In terms of specificity, all workflows were highly specific; only workflow 6 showed the identification of a chordopoxvirus that was not present in the data set. Such false-positive results, as well as the excessive number of HSV-1 and MeV reads found by participant 7 (8,361 of 2,000 reads and 1,411 of 1,000 reads, respectively), can derive, for example, from low-complexity reads in the data set that are aligned to low-complexity or repetitive sequences of the viral reference genomes, from inappropriate matching score limits during filtering, or from inappropriate algorithm parameters. Furthermore, custom databases and viral references from NCBI can include sequences of human origin that can lead to false-positive results, resulting, in some cases, in nonreporting of other matches due to default algorithm reporting limits.
The total times of all workflows differed widely, from only 3 h to 216 h (15 h for the analysis and 201 h waiting for available servers).
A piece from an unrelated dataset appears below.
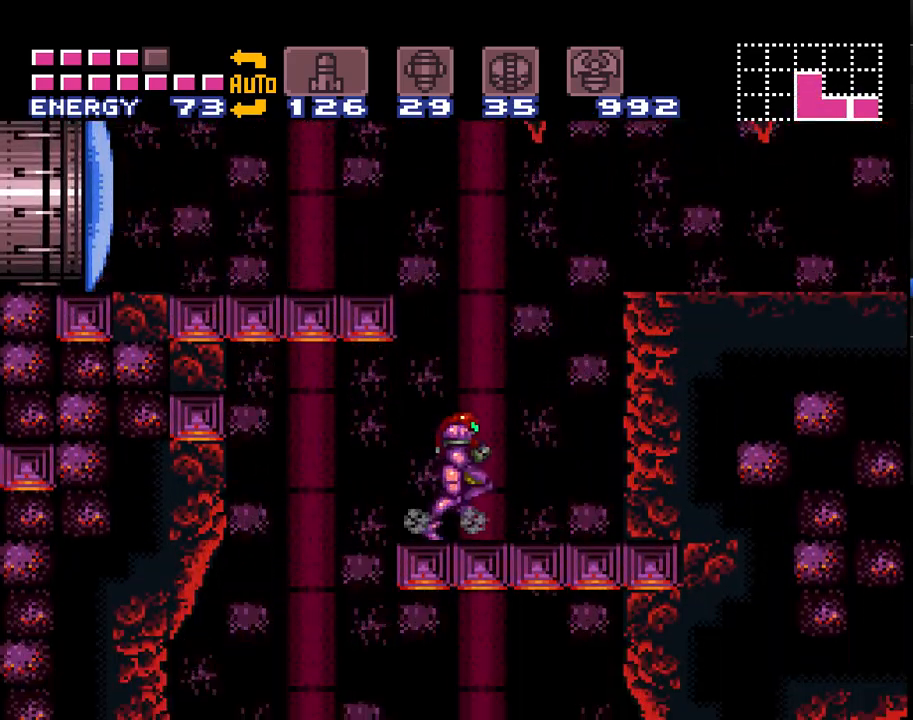
{"buttons": ["A", "L1", "DPAD_RIGHT"], "events": [[50, "B", "down"], [383, "B", "up"], [417, "L1", "down"]]}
One of the fastest participants was participant 1, which needed only 3 h to perform the calculations on a scalable high-performance national virtual machine, whereas the slowest workflow (participant 4; 216 h) involved calculation on a personal computer through an external public server where bioinformatics software jobs are queued among many other users (Fig. 1; Table 5). However, participant 5 also performed analysis on a notebook but within a much shorter time (26 h). Overall, workflows exclusively specified for virus detection or using only a viral or RefSeq database did not clearly correlate with shorter times than workflows with full metagenomics analyses. However, the specific composition of each database was not provided. To finally evaluate the performance of each bioinformatics workflow with regard to the time of analysis, all workflows should be run on the same computer system, but such standardization was not practical for this PT evaluation.
The COMPARE virus PT has further shown that both analytic work and postanalytic evaluation are of importance, since similar analytic results can be interpreted very differently, depending on the analyzing participant. Unlike standard routine virus diagnostic approaches such as PCR, where a medical hypothesis of relevance tests either positive or negative, HTS offers an extensive and largely unbiased catalogue of results. The etiological agent of a patient sample can be masked by false-positive results, sequencing contaminants, commensal viruses of the human virome, or viruses of yet unknown importance. Furthermore, the causative viral agent of a disease may be present in very low read numbers, because viral loads may be low, depending on the timing of sampling and the sample matrix. RNA viruses, among which are the most pathogenic human viruses, usually have smaller genomes than DNA viruses (30, 31). Therefore, low read numbers from an RNA virus might be dismissed, resulting in a false-negative result. To assess sequencing results, some workflows and pipelines use cutoffs for read numbers so as to reduce false-positive results, but they may in the process make the detection of low-read-number matches less likely.
Since the analysis of HTS data for virus diagnostics requires bioinformatics as well as virological knowledge, collaboration between the two disciplines has been emphasized (32). Furthermore, automated pipelines for HTS-based virus diagnostics with unbiased evaluation of the pathogenicity and relevance of the pathogen detected have been implemented; these can help harmonize the analysis and interpretation of HTS sequence results (33).
A robust approach to viral diagnostics using HTS requires further refinement and validation. The COMPARE in silico PT is limited by the low complexity of the simulated data set. In vivo sequence data sets can comprise a highly diverse background and microbiome of the host, further increasing the difficulty of identifying viral reads. Further proficiency schemes with in vivo data sets and samples and wider collaboration are required to make progress. A second in silico PT organized by the COMPARE network has focused on the interpretation of the significance of foodborne pathogens in a simulated data set (unpublished data). Again, the interpretation of the results was shown to be one of the most diverse and critical points in HTS data analysis. Furthermore, third-generation sequencing technologies, such as MinION from Oxford Nanopore Technologies, are becoming available in many laboratories and field settings due to low cost and short sequencing times (3436). However, analysis tools developed for second-generation sequencing technologies, such as the Illumina system, may not be applicable for third-generation sequencing data, due to the low sequencing accuracy of approximately 85% and the length of the sequences, which can be as long as 2 Mbp (3739). Consequently, future PTs should also include the use of third-generation sequencing technologies, since those are likely to become part of routine laboratory diagnostics in the future.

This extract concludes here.